In realtà si dice che la decisione finale su ogni bombardamento poi venga presa da esseri umani. Il dito sul grilletto è nostro o no? «È una bella domanda. Ho parlato con moltissime persone che lavorano negli apparati di sicurezza israeliani e ho riscontrato che c'è un enorme dibattito sul tema.  Non ci sono ancora conclusioni definitive, ma tutti concordano sul fatto che siamo arrivati al punto in cui una IA decide quale casa bombardare. A quel punto tocca gli umani e che fanno? Molti mi dicono che trascorsi al massimo venti secondi danno l'ok al bombardamento. Nessuno va a ricontrollare le informazioni analizzate dagli algoritmi, nessuno: l'IA dice che dobbiamo bombardare quella casa? Ok, bombardiamola. Altri mi dicono che no, che c'è un controllo obiettivo per obiettivo. Io non posso dire chi dica la verità, ma certamente questa è una delle prime guerre della storia in cui una IA può decidere chi uccidere. Per chi vive a Gaza, l'IA è una apocalisse».

(…). …lei immagina una grande alleanza fra emocrazie regimi autoritari per gestire lo sviluppo dell'IA: pensa ad una sorta di trattato come quelli sulle armi nucleari? «In questo momento è impossibile fermare la produzione e l'utilizzo di droni militari con la guerra in Ucraina in corso. Ma ci sono molti altri campi in cui gli interessi delle grandi potenze potrebbero convergere. Una IA fuori controllo è una minaccia sia per la Cina che per gli Usa e la Ue. E se si trova una buona soluzione per contenerla sarebbe bene scambiarsi le informazioni utili».

Il rischio, se ciò non dovesse avvenire, è che in un mondo interconnesso gli algoritmi di sistemi diversi t possano prendere il sopravvento. La perdita di controllo? «Stiamo già perdendo il controllo. Sempre più decisioni sulle nostre vite non sono prese da esseri umani, ma da algoritmi.
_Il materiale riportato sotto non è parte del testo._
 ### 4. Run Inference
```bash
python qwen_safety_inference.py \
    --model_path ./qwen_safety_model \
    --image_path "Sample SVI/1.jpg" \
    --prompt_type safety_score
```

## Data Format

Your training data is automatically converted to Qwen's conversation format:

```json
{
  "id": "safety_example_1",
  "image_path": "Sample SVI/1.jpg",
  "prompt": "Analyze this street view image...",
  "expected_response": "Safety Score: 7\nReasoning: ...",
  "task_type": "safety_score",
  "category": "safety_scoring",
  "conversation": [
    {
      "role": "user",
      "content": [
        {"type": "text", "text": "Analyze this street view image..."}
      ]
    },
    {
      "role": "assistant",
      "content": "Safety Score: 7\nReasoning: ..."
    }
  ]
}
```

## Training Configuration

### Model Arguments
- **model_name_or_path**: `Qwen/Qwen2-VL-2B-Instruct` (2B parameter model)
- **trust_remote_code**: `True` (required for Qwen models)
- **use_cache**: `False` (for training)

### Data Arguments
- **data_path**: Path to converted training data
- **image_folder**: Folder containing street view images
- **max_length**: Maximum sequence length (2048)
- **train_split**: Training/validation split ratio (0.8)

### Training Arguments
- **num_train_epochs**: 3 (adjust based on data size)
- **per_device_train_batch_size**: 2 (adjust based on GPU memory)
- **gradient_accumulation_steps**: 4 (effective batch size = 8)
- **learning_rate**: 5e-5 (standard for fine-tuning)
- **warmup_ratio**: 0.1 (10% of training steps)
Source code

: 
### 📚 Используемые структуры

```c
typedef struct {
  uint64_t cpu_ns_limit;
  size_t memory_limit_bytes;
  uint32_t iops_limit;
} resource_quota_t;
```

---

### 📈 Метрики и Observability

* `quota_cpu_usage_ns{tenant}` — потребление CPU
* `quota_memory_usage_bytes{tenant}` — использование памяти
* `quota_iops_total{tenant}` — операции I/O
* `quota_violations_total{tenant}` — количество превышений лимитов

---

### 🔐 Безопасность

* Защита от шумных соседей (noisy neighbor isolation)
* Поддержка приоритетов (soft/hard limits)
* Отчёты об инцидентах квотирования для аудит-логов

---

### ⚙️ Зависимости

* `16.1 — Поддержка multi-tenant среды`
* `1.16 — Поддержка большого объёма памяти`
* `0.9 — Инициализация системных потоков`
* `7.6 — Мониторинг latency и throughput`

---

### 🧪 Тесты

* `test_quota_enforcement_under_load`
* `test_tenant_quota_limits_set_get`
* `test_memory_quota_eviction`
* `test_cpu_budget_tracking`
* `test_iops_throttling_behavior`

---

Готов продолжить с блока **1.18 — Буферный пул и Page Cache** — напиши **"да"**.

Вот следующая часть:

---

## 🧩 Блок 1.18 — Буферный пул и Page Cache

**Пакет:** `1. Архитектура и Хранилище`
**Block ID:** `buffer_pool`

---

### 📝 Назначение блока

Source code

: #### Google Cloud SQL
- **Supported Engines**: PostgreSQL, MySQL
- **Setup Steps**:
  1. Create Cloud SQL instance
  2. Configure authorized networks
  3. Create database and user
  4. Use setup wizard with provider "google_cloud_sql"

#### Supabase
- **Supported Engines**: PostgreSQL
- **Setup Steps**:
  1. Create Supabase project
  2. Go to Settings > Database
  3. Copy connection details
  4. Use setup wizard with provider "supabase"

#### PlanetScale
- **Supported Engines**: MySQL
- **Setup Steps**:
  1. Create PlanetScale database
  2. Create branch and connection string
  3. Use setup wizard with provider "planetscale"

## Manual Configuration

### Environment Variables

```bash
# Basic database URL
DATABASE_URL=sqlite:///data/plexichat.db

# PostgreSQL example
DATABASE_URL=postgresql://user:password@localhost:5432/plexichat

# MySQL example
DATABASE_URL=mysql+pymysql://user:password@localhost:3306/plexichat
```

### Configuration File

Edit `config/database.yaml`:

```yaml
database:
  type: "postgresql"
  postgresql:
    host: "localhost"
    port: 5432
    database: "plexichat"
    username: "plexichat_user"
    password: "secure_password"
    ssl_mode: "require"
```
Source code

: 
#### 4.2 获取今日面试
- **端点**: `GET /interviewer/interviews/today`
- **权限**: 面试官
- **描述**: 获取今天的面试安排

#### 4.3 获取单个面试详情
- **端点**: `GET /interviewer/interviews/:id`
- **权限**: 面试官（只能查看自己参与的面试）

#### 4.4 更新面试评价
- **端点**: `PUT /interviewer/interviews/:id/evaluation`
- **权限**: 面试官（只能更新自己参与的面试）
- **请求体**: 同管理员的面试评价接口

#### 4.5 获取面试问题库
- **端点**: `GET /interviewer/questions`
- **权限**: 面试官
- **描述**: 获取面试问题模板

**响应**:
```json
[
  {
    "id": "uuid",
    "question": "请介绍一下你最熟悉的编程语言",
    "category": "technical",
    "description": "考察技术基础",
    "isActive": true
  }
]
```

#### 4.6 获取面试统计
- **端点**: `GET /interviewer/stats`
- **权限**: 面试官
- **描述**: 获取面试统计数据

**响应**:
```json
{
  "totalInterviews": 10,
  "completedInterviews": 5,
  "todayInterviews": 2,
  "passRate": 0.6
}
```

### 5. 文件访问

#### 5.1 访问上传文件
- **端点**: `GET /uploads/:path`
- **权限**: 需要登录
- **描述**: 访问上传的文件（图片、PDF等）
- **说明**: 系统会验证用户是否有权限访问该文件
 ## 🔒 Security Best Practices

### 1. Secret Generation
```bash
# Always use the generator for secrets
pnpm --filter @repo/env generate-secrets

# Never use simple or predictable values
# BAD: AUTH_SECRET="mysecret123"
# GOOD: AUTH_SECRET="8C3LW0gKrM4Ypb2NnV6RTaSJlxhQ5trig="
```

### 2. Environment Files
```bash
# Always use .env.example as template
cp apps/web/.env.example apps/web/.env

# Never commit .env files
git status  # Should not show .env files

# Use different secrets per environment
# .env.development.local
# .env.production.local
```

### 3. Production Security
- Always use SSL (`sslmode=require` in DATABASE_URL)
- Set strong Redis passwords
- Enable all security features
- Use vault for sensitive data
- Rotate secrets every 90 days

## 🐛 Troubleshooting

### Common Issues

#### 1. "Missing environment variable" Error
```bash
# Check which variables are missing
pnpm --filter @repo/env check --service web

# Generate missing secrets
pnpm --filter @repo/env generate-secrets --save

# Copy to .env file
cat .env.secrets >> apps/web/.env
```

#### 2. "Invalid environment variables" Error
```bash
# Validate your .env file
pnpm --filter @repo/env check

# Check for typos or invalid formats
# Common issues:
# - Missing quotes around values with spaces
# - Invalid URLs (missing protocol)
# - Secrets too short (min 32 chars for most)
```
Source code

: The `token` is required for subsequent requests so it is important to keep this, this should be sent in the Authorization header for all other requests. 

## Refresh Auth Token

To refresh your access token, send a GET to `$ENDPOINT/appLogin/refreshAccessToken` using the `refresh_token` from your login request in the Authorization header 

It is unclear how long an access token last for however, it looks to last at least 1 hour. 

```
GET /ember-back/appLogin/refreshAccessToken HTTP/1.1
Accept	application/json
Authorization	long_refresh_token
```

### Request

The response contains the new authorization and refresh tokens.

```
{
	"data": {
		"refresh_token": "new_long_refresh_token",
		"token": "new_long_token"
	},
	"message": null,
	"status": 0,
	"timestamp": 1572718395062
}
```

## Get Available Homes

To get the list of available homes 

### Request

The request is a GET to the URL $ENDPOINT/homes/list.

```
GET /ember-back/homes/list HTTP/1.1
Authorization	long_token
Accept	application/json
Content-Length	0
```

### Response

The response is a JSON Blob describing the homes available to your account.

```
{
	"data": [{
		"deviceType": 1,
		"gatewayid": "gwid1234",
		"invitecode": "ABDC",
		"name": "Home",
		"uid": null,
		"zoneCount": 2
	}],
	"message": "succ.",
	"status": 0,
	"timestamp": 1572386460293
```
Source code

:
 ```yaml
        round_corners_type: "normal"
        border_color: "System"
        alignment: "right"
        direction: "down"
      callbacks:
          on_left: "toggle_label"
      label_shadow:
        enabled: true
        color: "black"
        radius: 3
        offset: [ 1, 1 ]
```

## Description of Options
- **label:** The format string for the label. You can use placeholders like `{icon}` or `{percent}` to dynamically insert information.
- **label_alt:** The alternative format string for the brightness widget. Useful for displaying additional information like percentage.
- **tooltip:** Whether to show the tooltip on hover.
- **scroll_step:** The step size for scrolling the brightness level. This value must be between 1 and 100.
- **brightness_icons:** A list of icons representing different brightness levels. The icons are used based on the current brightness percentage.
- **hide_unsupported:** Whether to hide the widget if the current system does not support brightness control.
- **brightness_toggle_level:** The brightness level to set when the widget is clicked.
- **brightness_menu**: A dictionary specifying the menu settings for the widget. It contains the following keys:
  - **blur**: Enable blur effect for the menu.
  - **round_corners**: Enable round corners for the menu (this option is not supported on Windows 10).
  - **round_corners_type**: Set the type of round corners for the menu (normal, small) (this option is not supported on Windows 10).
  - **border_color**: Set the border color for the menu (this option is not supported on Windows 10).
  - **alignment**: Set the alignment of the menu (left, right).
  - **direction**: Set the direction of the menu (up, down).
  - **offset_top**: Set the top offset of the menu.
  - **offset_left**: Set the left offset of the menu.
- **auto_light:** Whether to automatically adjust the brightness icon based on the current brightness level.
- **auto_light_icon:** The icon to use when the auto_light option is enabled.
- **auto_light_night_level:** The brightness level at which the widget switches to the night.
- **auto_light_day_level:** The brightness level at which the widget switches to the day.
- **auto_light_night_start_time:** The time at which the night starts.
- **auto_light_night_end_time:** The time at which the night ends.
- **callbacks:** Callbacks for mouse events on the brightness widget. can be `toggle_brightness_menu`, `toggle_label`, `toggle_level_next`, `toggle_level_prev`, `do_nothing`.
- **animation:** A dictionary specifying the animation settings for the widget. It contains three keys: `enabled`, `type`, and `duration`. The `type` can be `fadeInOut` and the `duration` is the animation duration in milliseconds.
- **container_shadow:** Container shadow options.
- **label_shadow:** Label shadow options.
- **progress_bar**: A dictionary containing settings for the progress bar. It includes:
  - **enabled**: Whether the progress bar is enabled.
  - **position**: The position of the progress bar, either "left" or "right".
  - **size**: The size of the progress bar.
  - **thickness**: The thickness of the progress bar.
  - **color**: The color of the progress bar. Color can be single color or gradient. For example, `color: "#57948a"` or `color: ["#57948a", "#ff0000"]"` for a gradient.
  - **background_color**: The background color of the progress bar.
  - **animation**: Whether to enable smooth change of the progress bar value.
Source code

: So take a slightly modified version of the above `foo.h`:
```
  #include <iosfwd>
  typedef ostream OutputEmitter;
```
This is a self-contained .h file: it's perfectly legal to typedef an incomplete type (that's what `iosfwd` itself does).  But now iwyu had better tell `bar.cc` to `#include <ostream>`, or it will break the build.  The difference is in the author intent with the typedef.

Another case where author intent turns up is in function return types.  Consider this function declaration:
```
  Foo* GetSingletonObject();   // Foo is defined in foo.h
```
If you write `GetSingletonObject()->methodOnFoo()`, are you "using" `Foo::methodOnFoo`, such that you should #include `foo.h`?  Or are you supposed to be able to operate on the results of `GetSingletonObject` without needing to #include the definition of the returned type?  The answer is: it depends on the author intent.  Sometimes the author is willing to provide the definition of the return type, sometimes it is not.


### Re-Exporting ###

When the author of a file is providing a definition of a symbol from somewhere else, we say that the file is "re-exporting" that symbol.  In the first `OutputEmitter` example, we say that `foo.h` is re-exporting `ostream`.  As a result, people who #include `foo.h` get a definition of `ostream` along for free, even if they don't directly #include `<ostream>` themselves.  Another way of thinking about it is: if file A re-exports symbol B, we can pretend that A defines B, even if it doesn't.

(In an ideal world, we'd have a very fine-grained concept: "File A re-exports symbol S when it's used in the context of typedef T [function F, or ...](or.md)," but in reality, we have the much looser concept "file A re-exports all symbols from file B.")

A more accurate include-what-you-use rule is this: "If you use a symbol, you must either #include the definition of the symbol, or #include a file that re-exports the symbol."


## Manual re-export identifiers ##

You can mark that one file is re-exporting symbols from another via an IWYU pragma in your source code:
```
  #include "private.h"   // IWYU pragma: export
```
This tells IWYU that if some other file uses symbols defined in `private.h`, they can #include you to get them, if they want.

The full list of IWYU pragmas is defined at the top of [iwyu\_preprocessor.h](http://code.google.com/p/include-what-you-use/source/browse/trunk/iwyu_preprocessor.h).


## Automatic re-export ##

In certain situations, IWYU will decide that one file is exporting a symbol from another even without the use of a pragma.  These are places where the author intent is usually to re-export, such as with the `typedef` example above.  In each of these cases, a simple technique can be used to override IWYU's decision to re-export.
E questo alimenta le teorie cospirazioniste per cui, per contrastare le élite globali che governerebbero il mondo, dobbiamo smantellare istituzioni come l'Unione Europea».

La Ue, che si è ritagliata il ruolo di patria delle regole, non rischia di allontanarsi dalle persone? «Si dice che le regole facciano male al business, ma non è vero. Prendete il settore farmaceutico dove le regole sono strettissime. Quando c'è stato il Covid abbiamo scelto il vaccino tedesco o quello russo? Il primo, perché le regole garantivano che era stata seguita una procedura corretta. La strada dell'Unione Europea è giusta ma servirebbe una serie su Netflix per raccontarla».

La democrazia ha ancora una storia da raccontare? «Penso che sia ancora la storia migliore che c'è, anche se è complessa; è il sistema migliore per identificare e correggere gli errori che si fanno. La crisi che le democrazie stanno vivendo dipende dalla tecnologia dell'informazione attuale che altera la conversazione fra le persone, favorendo i post che scatenano la rabbia, come abbiamo visto. La soluzione non è censurare i post che spacciano disinformazione per alimentare la rabbia: è smetterla di favorirne la diffusione per aumentare il traffico dei siti. Questo dovrebbero fare Facebook, Instagram e TikTok invece di affermare che non è un loro problema».

Ultima domanda: è felice? «È uno dei periodi più felici della mia vita. Credo ci sia una regola molto semplice ma fondamentale per essere felici: investire tempo e attenzione nelle cose e nelle persone davvero importanti; più lo fai, migliori saranno i risultati, altrimenti non sarai mai felice».